_THE PROBLEM_
Show all lines from the records below in which the string "APERTURE" is present.

Records from a dataset:

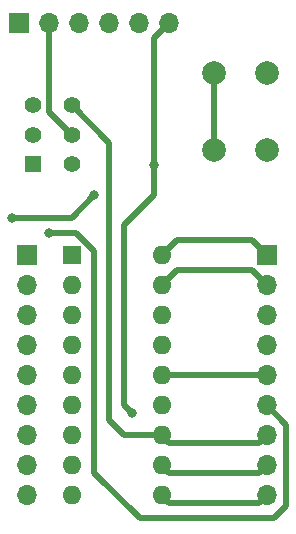
<source format=gbr>
%TF.GenerationSoftware,KiCad,Pcbnew,7.0.8*%
%TF.CreationDate,2024-01-22T17:09:08+00:00*%
%TF.ProjectId,picDevBoard,70696344-6576-4426-9f61-72642e6b6963,rev?*%
%TF.SameCoordinates,Original*%
%TF.FileFunction,Copper,L2,Bot*%
%TF.FilePolarity,Positive*%
%FSLAX46Y46*%
G04 Gerber Fmt 4.6, Leading zero omitted, Abs format (unit mm)*
G04 Created by KiCad (PCBNEW 7.0.8) date 2024-01-22 17:09:08*
%MOMM*%
%LPD*%
G01*
G04 APERTURE LIST*
%TA.AperFunction,ComponentPad*%
%ADD10R,1.600000X1.600000*%
%TD*%
%TA.AperFunction,ComponentPad*%
%ADD11O,1.600000X1.600000*%
%TD*%
%TA.AperFunction,ComponentPad*%
%ADD12C,2.000000*%
%TD*%
%TA.AperFunction,ComponentPad*%
%ADD13R,1.400000X1.400000*%
%TD*%
%TA.AperFunction,ComponentPad*%
%ADD14C,1.400000*%
%TD*%
%TA.AperFunction,ComponentPad*%
%ADD15O,1.700000X1.700000*%
%TD*%
%TA.AperFunction,ComponentPad*%
%ADD16R,1.700000X1.700000*%
%TD*%
%TA.AperFunction,ViaPad*%
%ADD17C,0.800000*%
%TD*%
%TA.AperFunction,Conductor*%
%ADD18C,0.500000*%
%TD*%
G04 APERTURE END LIST*
D10*
%TO.P,U1,1,RA2*%
%TO.N,/RA2*%
X31750000Y-78740000D03*
D11*
%TO.P,U1,2,RA3*%
%TO.N,/RA3*%
X31750000Y-81280000D03*
%TO.P,U1,3,TOCKI/RA4*%
%TO.N,/TOCKI{slash}RA4*%
X31750000Y-83820000D03*
%TO.P,U1,4,~{MCLR}*%
%TO.N,/~MCLR*%
X31750000Y-86360000D03*
%TO.P,U1,5,VSS*%
%TO.N,GND*%
X31750000Y-88900000D03*
%TO.P,U1,6,INT/RB0*%
%TO.N,/RB0*%
X31750000Y-91440000D03*
%TO.P,U1,7,RB1*%
%TO.N,/RB1*%
X31750000Y-93980000D03*
%TO.P,U1,8,RB2*%
%TO.N,/RB2*%
X31750000Y-96520000D03*
%TO.P,U1,9,RB3*%
%TO.N,/RB3*%
X31750000Y-99060000D03*
%TO.P,U1,10,RB4*%
%TO.N,/RB4*%
X39370000Y-99060000D03*
%TO.P,U1,11,RB5*%
%TO.N,/RB5*%
X39370000Y-96520000D03*
%TO.P,U1,12,RB6*%
%TO.N,/RB6*%
X39370000Y-93980000D03*
%TO.P,U1,13,RB7*%
%TO.N,/RB7*%
X39370000Y-91440000D03*
%TO.P,U1,14,VDD*%
%TO.N,/Prog_5*%
X39370000Y-88900000D03*
%TO.P,U1,15,OSC2/CLKOUT*%
%TO.N,/OSC2{slash}CLKOUT*%
X39370000Y-86360000D03*
%TO.P,U1,16,OSC1/CLKIN*%
%TO.N,/OSC1{slash}CLKIN*%
X39370000Y-83820000D03*
%TO.P,U1,17,RA0*%
%TO.N,/RA0*%
X39370000Y-81280000D03*
%TO.P,U1,18,RA1*%
%TO.N,/RA1*%
X39370000Y-78740000D03*
%TD*%
D12*
%TO.P,SW2,2,2*%
%TO.N,GND*%
X48260000Y-69850000D03*
X48260000Y-63350000D03*
%TO.P,SW2,1,1*%
%TO.N,/Prog_5*%
X43760000Y-69850000D03*
X43760000Y-63350000D03*
%TD*%
D13*
%TO.P,SW1,1,A*%
%TO.N,/RB7_H*%
X28450000Y-71040000D03*
D14*
%TO.P,SW1,2,B*%
%TO.N,/RB7*%
X28450000Y-68540000D03*
%TO.P,SW1,3,C*%
%TO.N,/Prog_3*%
X28450000Y-66040000D03*
%TO.P,SW1,4,A*%
%TO.N,unconnected-(SW1-A-Pad4)*%
X31750000Y-71040000D03*
%TO.P,SW1,5,B*%
%TO.N,/Prog_2*%
X31750000Y-68540000D03*
%TO.P,SW1,6,C*%
%TO.N,/RB6*%
X31750000Y-66040000D03*
%TD*%
D15*
%TO.P,J3,9,Pin_9*%
%TO.N,/RB4*%
X48260000Y-99060000D03*
%TO.P,J3,8,Pin_8*%
%TO.N,/RB5*%
X48260000Y-96520000D03*
%TO.P,J3,7,Pin_7*%
%TO.N,/RB6*%
X48260000Y-93980000D03*
%TO.P,J3,6,Pin_6*%
%TO.N,/RB7_H*%
X48260000Y-91440000D03*
%TO.P,J3,5,Pin_5*%
%TO.N,/Prog_5*%
X48260000Y-88900000D03*
%TO.P,J3,4,Pin_4*%
%TO.N,/OSC2{slash}CLKOUT*%
X48260000Y-86360000D03*
%TO.P,J3,3,Pin_3*%
%TO.N,/OSC1{slash}CLKIN*%
X48260000Y-83820000D03*
%TO.P,J3,2,Pin_2*%
%TO.N,/RA0*%
X48260000Y-81280000D03*
D16*
%TO.P,J3,1,Pin_1*%
%TO.N,/RA1*%
X48260000Y-78740000D03*
%TD*%
%TO.P,J2,1,Pin_1*%
%TO.N,/RA2*%
X27940000Y-78750000D03*
D15*
%TO.P,J2,2,Pin_2*%
%TO.N,/RA3*%
X27940000Y-81290000D03*
%TO.P,J2,3,Pin_3*%
%TO.N,/TOCKI{slash}RA4*%
X27940000Y-83830000D03*
%TO.P,J2,4,Pin_4*%
%TO.N,/~MCLR*%
X27940000Y-86370000D03*
%TO.P,J2,5,Pin_5*%
%TO.N,GND*%
X27940000Y-88910000D03*
%TO.P,J2,6,Pin_6*%
%TO.N,/RB0*%
X27940000Y-91450000D03*
%TO.P,J2,7,Pin_7*%
%TO.N,/RB1*%
X27940000Y-93990000D03*
%TO.P,J2,8,Pin_8*%
%TO.N,/RB2*%
X27940000Y-96530000D03*
%TO.P,J2,9,Pin_9*%
%TO.N,/RB3*%
X27940000Y-99070000D03*
%TD*%
D16*
%TO.P,J1,1,Pin_1*%
%TO.N,unconnected-(J1-Pin_1-Pad1)*%
X27305000Y-59055000D03*
D15*
%TO.P,J1,2,Pin_2*%
%TO.N,/Prog_2*%
X29845000Y-59055000D03*
%TO.P,J1,3,Pin_3*%
%TO.N,/Prog_3*%
X32385000Y-59055000D03*
%TO.P,J1,4,Pin_4*%
%TO.N,unconnected-(J1-Pin_4-Pad4)*%
X34925000Y-59055000D03*
%TO.P,J1,5,Pin_5*%
%TO.N,/Prog_5*%
X37465000Y-59055000D03*
%TO.P,J1,6,Pin_6*%
%TO.N,GND*%
X40005000Y-59055000D03*
%TD*%
D17*
%TO.N,GND*%
X36830000Y-92075000D03*
%TO.N,/RB7_H*%
X29845000Y-76835000D03*
%TO.N,/~MCLR*%
X33655000Y-73660000D03*
X26670000Y-75565000D03*
%TO.N,GND*%
X38735000Y-71120000D03*
%TD*%
D18*
%TO.N,/RB6*%
X47625000Y-94615000D02*
X40005000Y-94615000D01*
X40005000Y-94615000D02*
X39370000Y-93980000D01*
X48260000Y-93980000D02*
X47625000Y-94615000D01*
%TO.N,/RB5*%
X47625000Y-97155000D02*
X48260000Y-96520000D01*
X40005000Y-97155000D02*
X47625000Y-97155000D01*
X39370000Y-96520000D02*
X40005000Y-97155000D01*
%TO.N,/RB4*%
X40005000Y-99695000D02*
X47625000Y-99695000D01*
X47625000Y-99695000D02*
X48260000Y-99060000D01*
X39370000Y-99060000D02*
X40005000Y-99695000D01*
%TO.N,/RB7_H*%
X49915000Y-93095000D02*
X48260000Y-91440000D01*
X37530000Y-101030000D02*
X48830000Y-101030000D01*
X33655000Y-78408604D02*
X33655000Y-97155000D01*
X33655000Y-97155000D02*
X37530000Y-101030000D01*
X32081396Y-76835000D02*
X33655000Y-78408604D01*
X29845000Y-76835000D02*
X32081396Y-76835000D01*
X48830000Y-101030000D02*
X49915000Y-99945000D01*
X49915000Y-99945000D02*
X49915000Y-93095000D01*
%TO.N,GND*%
X36195000Y-91440000D02*
X36830000Y-92075000D01*
X36195000Y-76200000D02*
X36195000Y-91440000D01*
%TO.N,/RB6*%
X34925000Y-69215000D02*
X34925000Y-92710000D01*
X34925000Y-92710000D02*
X36195000Y-93980000D01*
X36195000Y-93980000D02*
X39370000Y-93980000D01*
X31750000Y-66040000D02*
X34925000Y-69215000D01*
%TO.N,GND*%
X38735000Y-73660000D02*
X36195000Y-76200000D01*
X38735000Y-71120000D02*
X38735000Y-73660000D01*
%TO.N,/~MCLR*%
X31750000Y-75565000D02*
X33655000Y-73660000D01*
X26670000Y-75565000D02*
X31750000Y-75565000D01*
%TO.N,/Prog_5*%
X48260000Y-88900000D02*
X39370000Y-88900000D01*
%TO.N,GND*%
X38735000Y-60325000D02*
X38735000Y-71120000D01*
X40005000Y-59055000D02*
X38735000Y-60325000D01*
%TO.N,/RA0*%
X40640000Y-80010000D02*
X46990000Y-80010000D01*
X39370000Y-81280000D02*
X40640000Y-80010000D01*
X46990000Y-80010000D02*
X48260000Y-81280000D01*
%TO.N,/RA1*%
X40640000Y-77470000D02*
X46990000Y-77470000D01*
X39370000Y-78740000D02*
X40640000Y-77470000D01*
X46990000Y-77470000D02*
X48260000Y-78740000D01*
%TO.N,/Prog_2*%
X29845000Y-66635000D02*
X29845000Y-59055000D01*
X31750000Y-68540000D02*
X29845000Y-66635000D01*
%TO.N,/Prog_5*%
X43760000Y-69850000D02*
X43760000Y-63350000D01*
%TD*%
M02*

</source>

_ANSWER TO THIS EXERCISE_
G04 APERTURE LIST*
G04 APERTURE END LIST*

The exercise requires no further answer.